Their board's role wasn't to understand the technical details. It was to ensure the bank had the right processes, the right people, and the right risk appetite for the initiative.

That's what good governance looks like. You're not managing the technology. You're managing the organization that's managing the technology.

The Human Element Nobody Wants to Discuss

Here's the part of AI governance that makes everyone uncomfortable: the people whose jobs are changing or disappearing.

Your loan officers aren't going to tell you they're worried about being replaced by an algorithm. Your call center staff isn't going to volunteer that AI chatbots handle routine inquiries better than they do. Your branch managers aren't going to admit that predictive analytics might be better at cross-selling than their personal relationships.

But they're all thinking it. And their anxiety is going to show up in your implementation results.

During the AWS years, I saw organizations spend millions on AI initiatives that failed not because of technical problems, but because of human resistance. Employees who felt threatened found creative ways to undermine new systems. Customers sensed the tension and lost confidence in the institution.

Your board needs to address this directly. Not just the retraining programs and the communication strategies, but the fundamental question of what your institution stands for in an AI-enabled world.

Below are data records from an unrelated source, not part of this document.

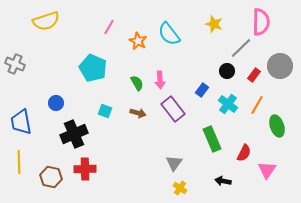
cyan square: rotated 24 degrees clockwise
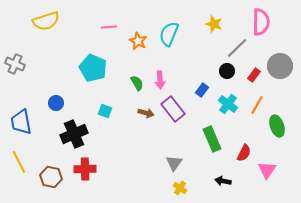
pink line: rotated 56 degrees clockwise
cyan semicircle: rotated 60 degrees clockwise
gray line: moved 4 px left
brown arrow: moved 8 px right
yellow line: rotated 25 degrees counterclockwise
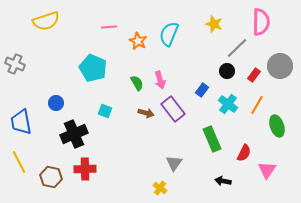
pink arrow: rotated 12 degrees counterclockwise
yellow cross: moved 20 px left
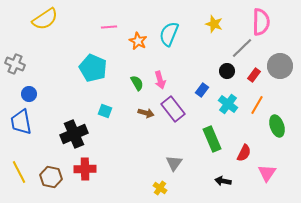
yellow semicircle: moved 1 px left, 2 px up; rotated 16 degrees counterclockwise
gray line: moved 5 px right
blue circle: moved 27 px left, 9 px up
yellow line: moved 10 px down
pink triangle: moved 3 px down
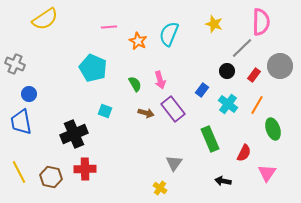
green semicircle: moved 2 px left, 1 px down
green ellipse: moved 4 px left, 3 px down
green rectangle: moved 2 px left
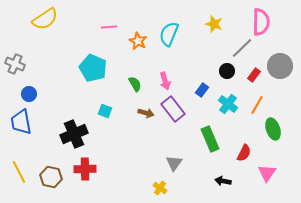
pink arrow: moved 5 px right, 1 px down
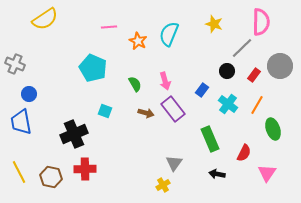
black arrow: moved 6 px left, 7 px up
yellow cross: moved 3 px right, 3 px up; rotated 24 degrees clockwise
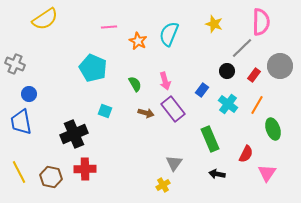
red semicircle: moved 2 px right, 1 px down
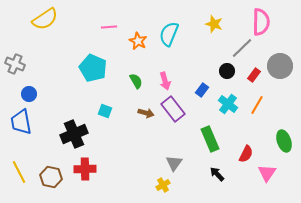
green semicircle: moved 1 px right, 3 px up
green ellipse: moved 11 px right, 12 px down
black arrow: rotated 35 degrees clockwise
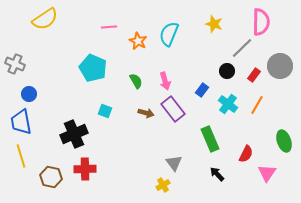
gray triangle: rotated 12 degrees counterclockwise
yellow line: moved 2 px right, 16 px up; rotated 10 degrees clockwise
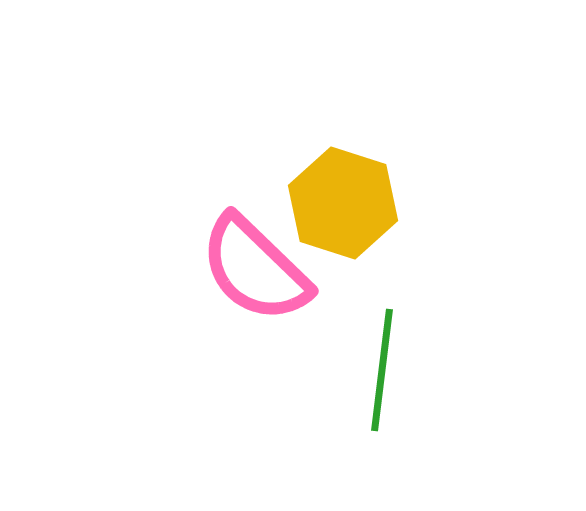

Are you replacing human judgment with algorithms, or are you augmenting human capabilities with better tools? The answer shapes everything from your technology architecture to your hiring strategy to your brand positioning.

Three Questions for Your Next Board Meeting

Before you approve another AI initiative, ask these three questions:

1. If this AI system makes a mistake that costs us $1 million and generates negative headlines, can we explain to regulators and the media exactly how the mistake happened and what we're doing to prevent it from happening again?

2. If our AI vendor goes out of business tomorrow, can we continue operating the systems they built for us, and do we own all the data and models they created?

3. Six months after we deploy this AI system, how will we know if it's actually working better than the process it replaced?

If your executive team can't answer these questions clearly and specifically, you're not ready to approve the project. Full stop.

The AI revolution is real. The opportunities for community financial institutions are significant. But the institutions that succeed will be the ones that approach AI with clear-eyed governance, not wishful thinking.

Your board's job isn't to become AI experts. It's to ensure your institution has the structure, processes, and culture to succeed with AI. That's a very different challenge, and it's one that requires your full attention.